Birinci Dünya Savaşından yenik ayrılan Osmanlı Devleti, her açıdan çok zor durumdaydı.

Para, cephane ve yeterli sayıda asker yoktu.

Vatan topraklarının çok büyük kısmı işgal altındaydı,

Adana ve civarında Fransızlar,

Eskişehir, Urfa, Maraş, Samsun, Antep illerinde İngilizler,

Antalya, Konya bölgesinde İtalyanlar,

İzmir ve Trakya’da Yunanlılar,

Erzurum ve civarında ise Ermeniler vardı. Koca İmparatorluk adeta yıkılmak üzereydi.

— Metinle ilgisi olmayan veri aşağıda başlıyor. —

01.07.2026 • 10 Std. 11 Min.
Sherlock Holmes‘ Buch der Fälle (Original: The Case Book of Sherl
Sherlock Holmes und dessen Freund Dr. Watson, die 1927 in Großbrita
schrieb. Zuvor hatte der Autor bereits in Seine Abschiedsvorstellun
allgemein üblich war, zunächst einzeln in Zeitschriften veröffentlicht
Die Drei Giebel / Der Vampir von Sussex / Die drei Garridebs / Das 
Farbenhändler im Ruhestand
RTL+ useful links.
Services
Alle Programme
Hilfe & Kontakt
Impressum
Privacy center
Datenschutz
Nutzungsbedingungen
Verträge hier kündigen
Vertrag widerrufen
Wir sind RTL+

Bu durum insanları temkinli olmaya mecbur kılmıştı. Herkes vatanını seviyor ve bu durumdan kurtarmak istiyordu. Ama bunu, lider özellikleriyle halkı örgütleyen ve bir araya getiren Mustafa Kemal Paşa ve çevresi başaracaktı.

Halk, işgalci ülkelere karşı Kuvayı Milliye, yani ‘Milli Kuvvetler’ adında düzenli olmayan orduları kuruyordu. Milli mücadele ruhu Kuvayı Milliye sayesinde tüm Anadolu’ya yayılıyordu. Ancak tüm halkın bilinçlendirilmesi, düşmanla her alanda nasıl mücadele etmesi gerektiğini bilmesi gerekiyordu.

Oldukça zor ve bir o kadar da kutsal olan bu görevi, sarı saçlı, mavi gözlü bir dev üstlenmişti.

19 Mayıs 1919’da Samsuna çıkan Mustafa Kemal, kurtuluş mücadelesinin fitilini ateşlemişti.

İlk olarak Havza Genelgesini yayımlayan Mustafa Kemal, İtilaf Devletlerinin şikayetleri üzerine, İstanbul Hükümeti tarafından geri çağırılmıştı. Ancak bu çağrıyı kabul etmeyen Mustafa Kemal Paşa, Amasya’ya geçerek orada bir genelge daha yayımlamıştı. Bu genelgeden sonra yetkileri elinden alınan Mustafa Kemal ise askerlikten istifa ederek, vatanın bir ferdi olacağını dile getirmişti.

Amasya Genelgesi’nden sonra sırasıyla Erzurum, Balıkesir ve Sivas Kongreleri gerçekleştirilmiş ve bu kongrelerde, ‘Milli sınırlar içinde vatan bir bütündür, parçalanamaz’, ‘Manda ve himaye kabul edilemez’ gibi çok önemli maddeler ilan edilmişti.

Tabi ki bu kurtuluş mücadelesi sadece genelgelerle ve kongrelerle devam etmeyecekti. Vatan toprağı için savaşmak, kan akıtmak gerektiğini en iyi bilenlerden birisi hiç kuşkusuz Mustafa Kemal Paşa’ydı. Ve bu işin düzenli bir orduyla yapılması gerektiğinin farkındaydı. Bu yüzden 16 Mayıs 1920 de düzenli ordunun temelleri atılmıştı.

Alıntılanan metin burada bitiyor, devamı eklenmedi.